Les socialistes tente de peser dans le débat avec un « contre-budget »
Les socialistes tente de peser dans le débat avec un « contre-budget »
Par Audrey Tonnelier
Le groupe Nouvelle Gauche à l’Assemblée nationale a présenté, mercredi 4 octobre, une réponse au projet de loi de finances dévoilé le 27 septembre par le gouvernement.
Peser, montrer que l’on existe, tenter de convaincre. Resté jusqu’à présent très discret dans les débats parlementaires, le groupe Nouvelle Gauche a choisi de présenter, mercredi 4 octobre, un « contre-budget » en réponse au projet de loi de finances 2018 dévoilé le 27 septembre par le gouvernement. Alors que la polémique enfle autour d’un budget 2018 favorable aux plus aisés, et que la réforme de l’ISF fracture jusque dans la majorité, l’ex-groupe PS, laminés aux élections législatives de juin, a jugé le moment opportun pour tenter de peser dans l’hémicycle face à ses tonitruants voisins de La France insoumise.
« Nous ne voulons pas laisser penser qu’après l’abolition du clivage gauche-droite souhaité par le président de la République, il y aurait aussi une abolition du débat. On peut être en désaccord sans être dans l’excès et la surenchère», a martelé Olivier Faure, patron du groupe à l’Assemblée.
La carte du sérieux
Conscient que sur ce sujet aussi technique que sensible, la bataille se livre à coup de chiffres et de graphiques, Nouvelle Gauche a choisi de jouer la carte du sérieux. A la manœuvre, Valérie Rabault, qui fut rapporteure du budget à la Commission des finances de 2014 à 2017. « Il s’agit à la fois de réduire les inégalités et de soutenir la reprise, deux points qui ne trouvent pas de réponse efficace dans le projet de loi de finances », a-t-elle expliqué.

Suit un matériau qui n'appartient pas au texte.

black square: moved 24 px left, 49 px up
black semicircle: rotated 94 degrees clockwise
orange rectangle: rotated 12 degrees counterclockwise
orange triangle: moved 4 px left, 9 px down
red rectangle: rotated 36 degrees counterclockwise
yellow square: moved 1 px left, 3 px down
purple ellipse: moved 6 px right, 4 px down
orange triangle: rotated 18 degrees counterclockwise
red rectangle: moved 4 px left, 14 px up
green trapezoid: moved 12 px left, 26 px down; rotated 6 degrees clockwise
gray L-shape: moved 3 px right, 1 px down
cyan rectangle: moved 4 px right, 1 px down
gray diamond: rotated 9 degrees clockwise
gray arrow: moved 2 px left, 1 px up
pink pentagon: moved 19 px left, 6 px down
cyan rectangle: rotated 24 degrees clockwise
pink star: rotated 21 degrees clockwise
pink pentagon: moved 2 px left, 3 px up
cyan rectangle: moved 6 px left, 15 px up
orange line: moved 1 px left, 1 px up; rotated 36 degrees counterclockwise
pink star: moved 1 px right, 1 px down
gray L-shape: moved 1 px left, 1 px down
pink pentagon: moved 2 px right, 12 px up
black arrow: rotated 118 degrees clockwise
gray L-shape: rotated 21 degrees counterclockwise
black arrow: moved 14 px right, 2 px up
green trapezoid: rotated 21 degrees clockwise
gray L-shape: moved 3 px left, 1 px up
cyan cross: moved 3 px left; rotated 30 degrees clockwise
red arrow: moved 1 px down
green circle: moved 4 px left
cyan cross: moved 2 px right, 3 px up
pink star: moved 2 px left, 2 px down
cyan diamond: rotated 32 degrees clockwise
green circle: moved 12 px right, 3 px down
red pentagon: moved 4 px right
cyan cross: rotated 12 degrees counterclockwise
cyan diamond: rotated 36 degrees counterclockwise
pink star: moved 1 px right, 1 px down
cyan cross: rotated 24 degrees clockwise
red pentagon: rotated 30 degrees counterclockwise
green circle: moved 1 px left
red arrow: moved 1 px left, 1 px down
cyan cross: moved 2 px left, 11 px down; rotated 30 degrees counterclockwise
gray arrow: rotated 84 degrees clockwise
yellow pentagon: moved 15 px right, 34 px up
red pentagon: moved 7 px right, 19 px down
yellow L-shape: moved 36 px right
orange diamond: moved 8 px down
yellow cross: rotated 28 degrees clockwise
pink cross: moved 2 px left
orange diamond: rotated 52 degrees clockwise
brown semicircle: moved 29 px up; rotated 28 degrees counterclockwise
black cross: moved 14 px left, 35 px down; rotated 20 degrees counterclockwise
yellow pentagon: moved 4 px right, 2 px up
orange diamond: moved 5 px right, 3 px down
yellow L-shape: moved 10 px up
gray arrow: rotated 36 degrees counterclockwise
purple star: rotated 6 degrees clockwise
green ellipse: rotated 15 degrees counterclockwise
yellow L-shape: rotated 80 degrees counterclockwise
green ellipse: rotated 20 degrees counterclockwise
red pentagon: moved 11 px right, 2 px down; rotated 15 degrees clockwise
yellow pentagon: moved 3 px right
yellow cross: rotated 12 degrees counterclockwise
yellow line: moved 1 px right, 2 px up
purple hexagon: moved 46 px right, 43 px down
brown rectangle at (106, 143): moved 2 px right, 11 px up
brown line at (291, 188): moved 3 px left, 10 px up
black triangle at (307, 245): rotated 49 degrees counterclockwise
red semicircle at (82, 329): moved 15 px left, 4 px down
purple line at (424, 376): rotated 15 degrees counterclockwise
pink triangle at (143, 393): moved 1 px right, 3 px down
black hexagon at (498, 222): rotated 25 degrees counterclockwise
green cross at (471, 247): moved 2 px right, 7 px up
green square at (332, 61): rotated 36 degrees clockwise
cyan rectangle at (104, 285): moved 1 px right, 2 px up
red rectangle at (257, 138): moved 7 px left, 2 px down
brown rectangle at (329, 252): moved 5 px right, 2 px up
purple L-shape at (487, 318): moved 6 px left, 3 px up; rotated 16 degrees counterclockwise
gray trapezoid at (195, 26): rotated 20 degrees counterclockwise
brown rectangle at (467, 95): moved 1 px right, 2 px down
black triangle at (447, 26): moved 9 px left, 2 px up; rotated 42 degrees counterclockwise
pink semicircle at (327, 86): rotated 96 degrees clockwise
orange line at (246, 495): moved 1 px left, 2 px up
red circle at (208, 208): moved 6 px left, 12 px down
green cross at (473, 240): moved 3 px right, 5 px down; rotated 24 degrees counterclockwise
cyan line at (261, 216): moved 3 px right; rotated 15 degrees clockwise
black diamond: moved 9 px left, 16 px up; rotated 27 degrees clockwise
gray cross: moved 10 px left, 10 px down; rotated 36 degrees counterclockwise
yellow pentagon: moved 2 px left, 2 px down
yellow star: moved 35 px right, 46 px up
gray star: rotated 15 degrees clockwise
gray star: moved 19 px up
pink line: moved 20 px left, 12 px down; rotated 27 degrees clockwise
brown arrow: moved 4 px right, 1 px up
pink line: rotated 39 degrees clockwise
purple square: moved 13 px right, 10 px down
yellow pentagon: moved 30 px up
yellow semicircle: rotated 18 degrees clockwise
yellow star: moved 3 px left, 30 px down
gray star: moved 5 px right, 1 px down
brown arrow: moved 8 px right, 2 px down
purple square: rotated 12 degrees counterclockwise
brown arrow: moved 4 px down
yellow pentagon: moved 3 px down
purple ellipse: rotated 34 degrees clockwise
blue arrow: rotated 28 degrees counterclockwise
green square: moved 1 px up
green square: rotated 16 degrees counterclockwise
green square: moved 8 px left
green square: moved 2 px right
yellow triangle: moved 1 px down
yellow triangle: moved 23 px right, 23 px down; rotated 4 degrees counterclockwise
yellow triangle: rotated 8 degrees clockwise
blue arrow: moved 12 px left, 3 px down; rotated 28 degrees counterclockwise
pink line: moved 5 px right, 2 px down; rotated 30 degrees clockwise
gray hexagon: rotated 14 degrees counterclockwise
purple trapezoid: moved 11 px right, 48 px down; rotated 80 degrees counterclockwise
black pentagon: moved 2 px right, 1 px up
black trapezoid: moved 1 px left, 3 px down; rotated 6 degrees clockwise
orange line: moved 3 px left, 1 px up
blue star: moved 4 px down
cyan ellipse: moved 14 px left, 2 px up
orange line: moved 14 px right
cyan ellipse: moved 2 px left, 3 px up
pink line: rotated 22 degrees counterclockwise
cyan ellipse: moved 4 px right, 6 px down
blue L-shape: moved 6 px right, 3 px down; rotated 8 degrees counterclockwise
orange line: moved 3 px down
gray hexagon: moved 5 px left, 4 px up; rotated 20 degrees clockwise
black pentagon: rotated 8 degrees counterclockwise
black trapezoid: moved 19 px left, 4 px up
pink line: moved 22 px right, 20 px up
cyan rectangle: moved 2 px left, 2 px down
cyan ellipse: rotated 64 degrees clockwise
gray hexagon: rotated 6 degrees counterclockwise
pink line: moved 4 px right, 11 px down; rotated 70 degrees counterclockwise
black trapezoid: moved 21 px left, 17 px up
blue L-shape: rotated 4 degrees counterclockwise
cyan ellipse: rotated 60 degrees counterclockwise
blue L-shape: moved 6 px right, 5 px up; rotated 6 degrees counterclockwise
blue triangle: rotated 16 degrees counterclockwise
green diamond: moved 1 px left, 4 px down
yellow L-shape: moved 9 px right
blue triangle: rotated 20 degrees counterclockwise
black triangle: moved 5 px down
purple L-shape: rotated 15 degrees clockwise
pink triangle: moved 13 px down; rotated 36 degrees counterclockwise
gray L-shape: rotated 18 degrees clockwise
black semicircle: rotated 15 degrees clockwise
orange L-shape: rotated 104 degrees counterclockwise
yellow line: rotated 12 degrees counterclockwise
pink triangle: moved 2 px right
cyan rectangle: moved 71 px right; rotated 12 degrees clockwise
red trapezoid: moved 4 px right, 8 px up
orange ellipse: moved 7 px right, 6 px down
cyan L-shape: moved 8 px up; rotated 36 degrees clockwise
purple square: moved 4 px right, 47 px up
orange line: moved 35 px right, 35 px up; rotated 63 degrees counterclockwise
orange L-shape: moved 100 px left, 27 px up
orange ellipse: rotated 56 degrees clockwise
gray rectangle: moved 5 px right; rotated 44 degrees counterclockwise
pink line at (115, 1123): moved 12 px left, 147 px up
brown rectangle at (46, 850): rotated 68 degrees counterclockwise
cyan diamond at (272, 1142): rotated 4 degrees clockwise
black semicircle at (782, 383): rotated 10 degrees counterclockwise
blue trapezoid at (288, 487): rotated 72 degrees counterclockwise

Pas question pour autant de big-bang fiscal et budgétaire : les socialistes ont choisi de formuler des propositions sur la base des hypothèses de croissance du PIB (1,7 % cette année et 1,8 % en 2018) et de déficit public proches de celles du gouvernement (2,7 % de déficit l’an prochain contre 2,6 % visé par l’exécutif). Sans surprise, Nouvelle Gauche souhaite revenir sur la suppression de l’ISF, car « les contribuables qui vont [en] bénéficier ont en moyenne plus de 10 000 euros de revenus par mois » et s’oppose à la mise en place du prélèvement forfaitaire unique. Cette nouvelle fiscalité du capital n’offre aucune assurance que l’épargne non taxée sera investie dans l’économie tricolore, arguent les députés. « L’assurance-vie [placement majoritairement investi en emprunts d’Etat] représente la moitié de l’épargne financière des 10 % de Français qui ont le plus de patrimoine », fait valoir Mme Rabault. Elle propose de conserver l’ISF-PME, d’ajouter une niche encourageant l’actionnariat familial et de mieux flécher l’épargne de l’assurance-vie vers les entreprises.
Relever le seuil de la CSG
A l’inverse, les ménages qui perçoivent moins de 1 500 euros de revenus par mois seront les perdants du budget 2018, estiment les députés, qui évoquent pêle-mêle la baisse des APL, de l’allocation de base pour la garde d’enfant (Paje), la fiscalisation des intérêts des PEL ou la baisse drastique des contrats aidés. Sans parler de la hausse de la fiscalité écologique, « qui ne tient pas compte du revenu et n’est que partiellement compensée par le chèque énergie». « D’ici 2022, un couple avec deux enfants paiera 576 euros en plus pour son chauffage au fioul et son carburant diesel », souligne Nouvelle Gauche – non sans paradoxe puisque l’essentiel de ces dispositifs avaient été lancés sous la précédente majorité.
Les députés préconisent également de relever le seuil à partir duquel les retraités verront leur CSG augmenter, de 1 200 à 3 000 euros par mois (« avec 1 200 euros, on ne peut pas se payer une maison de retraite ») et critiquent la politique du logement et celle relative aux collectivités locales.
Objectif : peser sur les débats, le cas échéant en s’attirant l’oreille des députés LRM issus de leurs rangs. Le groupe a d’ailleurs envoyé mardi un courrier à ses collègues de la majorité. Reste à savoir comment ces propositions seront déclinées en amendements, en commission des finances à partir de la semaine prochaine, puis dans l’hémicycle. « Nous nous adressons à tous ceux ayant une conscience et une cohérence. On ne peut pas s’être battu contre le bouclier fiscal [de Nicolas Sarkozy] et accepter aujourd’hui une armure fiscale de 4,5 milliards d’euros [manque à gagner pour l’état de la réforme de l’ISF cumulée à la flat tax]», a estimé M. Faure.